Fodeco est titulaire d’un des 18 contrats que plusieurs ministres consécutifs ont accordés, en violation du moratoire sur les nouvelles concessions d’exploitation forestière industrielle en vigueur depuis deux décennies. «Une vente pure et simple de concessions forestières», selon un rapport des inspecteurs des finances congolais. Ce document n’a été publié qu’en avril après des mois de pression de la part des ONG et des médias internationaux.
En aval du fleuve, une filiale de Booming Group, immatriculée à Hong Kong, exploite également des arbres menacés en violation de la législation congolaise, tandis que Xiang Jiang Mining extrait illégalement des minéraux précieux et stratégiques depuis plus d’un an.
Une enquête de Planeta Futuro/EL PAÍS a prouvé que des entreprises appartenant à des Chinois extraient illégalement des ressources naturelles dans les forêts tropicales du nord de la RDC : en travaillant avec des permis d’exploitation forestière de complaisance; en extrayant et en exportant des espèces menacées et des minéraux au mépris de la loi congolaise; et en violant les droits du travail et de l’homme avec la complicité des certains individus au pouvoir —des autorités qui font commerce des forêts congolaises au détriment des communautés, de la biodiversité et des écosystèmes vitaux pour le climat mondial.
Permis d’exploitation forestière sur demande
L’Union européenne (UE), le Royaume-Uni, la Norvège et neuf autres donateurs gardent un œil sur la RDC. Surtout après avoir promis 500 millions de dollars pour la conservation de la forêt tropicale du Congo lors du sommet des Nations unies sur le climat (COP26).
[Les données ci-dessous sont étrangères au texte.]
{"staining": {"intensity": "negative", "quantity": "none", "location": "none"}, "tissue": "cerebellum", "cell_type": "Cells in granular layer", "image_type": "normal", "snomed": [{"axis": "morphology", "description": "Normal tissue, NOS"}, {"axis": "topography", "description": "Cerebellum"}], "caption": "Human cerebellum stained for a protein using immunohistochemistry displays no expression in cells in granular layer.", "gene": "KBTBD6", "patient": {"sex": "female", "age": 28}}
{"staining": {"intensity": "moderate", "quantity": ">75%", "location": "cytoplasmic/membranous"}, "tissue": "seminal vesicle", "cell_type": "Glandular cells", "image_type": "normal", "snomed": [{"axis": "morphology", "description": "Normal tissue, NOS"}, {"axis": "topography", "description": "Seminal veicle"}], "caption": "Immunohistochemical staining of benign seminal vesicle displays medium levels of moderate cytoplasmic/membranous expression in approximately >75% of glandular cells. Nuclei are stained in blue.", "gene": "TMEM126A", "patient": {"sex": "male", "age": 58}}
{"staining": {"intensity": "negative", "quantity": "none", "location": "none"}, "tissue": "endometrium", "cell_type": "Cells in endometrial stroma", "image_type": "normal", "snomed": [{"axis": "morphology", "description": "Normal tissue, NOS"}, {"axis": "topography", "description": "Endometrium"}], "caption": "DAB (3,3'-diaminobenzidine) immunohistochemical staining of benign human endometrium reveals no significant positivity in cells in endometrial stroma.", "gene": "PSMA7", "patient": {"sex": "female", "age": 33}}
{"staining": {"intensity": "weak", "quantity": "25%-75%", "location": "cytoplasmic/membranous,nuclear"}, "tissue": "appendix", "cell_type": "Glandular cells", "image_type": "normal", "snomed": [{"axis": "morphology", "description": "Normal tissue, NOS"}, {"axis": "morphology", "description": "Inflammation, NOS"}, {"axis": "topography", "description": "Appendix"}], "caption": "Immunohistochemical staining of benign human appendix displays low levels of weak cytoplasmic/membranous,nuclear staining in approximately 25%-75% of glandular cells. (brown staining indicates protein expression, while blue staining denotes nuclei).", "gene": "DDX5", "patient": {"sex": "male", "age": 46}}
La première condition de l’accord était que le gouvernement congolais publie l’audit des concessions forestières que son inspection des finances avait finalisé en mai 2020.
Le document a finalement vu le jour en avril 2021, et la ministre de l’Environnement s’est engagée à suspendre jusqu’à nouvel ordre les entreprises que le document accusait d’infractions et de non-paiement des taxes. L’ordre de suspension a été publié, mais Fodeco n’était pas sur la liste.
En janvier 2020, des rapports internes auxquels cette enquête eu accès mettaient déjà en garde contre les infractions commises par Fodeco : présentation de fausses déclarations trimestrielles d’exploitation forestière, destruction de plants avec des machines lourdes et absence de plan de gestion obligatoire.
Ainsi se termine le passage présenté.